Page text:

BEGIN

Toddler Speech Delay


Every parent wishes to hear sounds and words from their child, especially calling them mama and dada. But some children may take time to reach this developmental milestone. Let us have a look on what toddler speech delay is, its causes and how it can be corrected.

Last Updated: 23 October 2020

Toddler Speech Delay
Toddler Speech Delay
What is toddler speech delay?

Speech and language are an integral part of communication and are pivotal to track a child’s development. Speech is the ability to express thoughts and feelings by using simple words and creating sounds. A toddler with a speech delay can use words and phrases to express ideas but might find it difficult to understand.

Children reach their developmental milestones at their own timeline and hence comparison will not help. However it is important to remember that speech delay can sometimes be a sign of any developmental disorders.

Signs of speech delay                     

The table below describes the speech developmental milestones in different age groups.

END

Collected data:
BEGIN

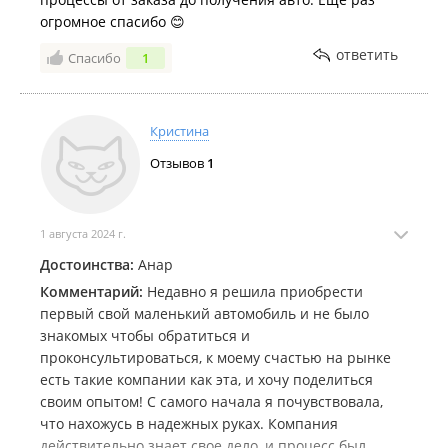
огромное спасибо 😊
ответить
Спасибо
1
Кристина
Отзывов
1
1 августа 2024 г.
Достоинства:
Анар
Комментарий:
Недавно я решила приобрести
первый свой маленький автомобиль и не было
знакомых чтобы обратиться и
проконсультироваться, к моему счастью на рынке
есть такие компании как эта, и хочу поделиться
своим опытом! С самого начала я почувствовала,
что нахожусь в надежных руках. Компания
действительно знает свое дело, и процесс был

END

What the task asks: Rewrite the paragraph in the toddler speech delay text that begins "Children reach their developmental milestones" as a shorter version that keeps its main facts.

Response to the task: Each child reaches developmental milestones on their own timeline, so comparing children does not help. Still, a speech delay can sometimes signal a developmental disorder.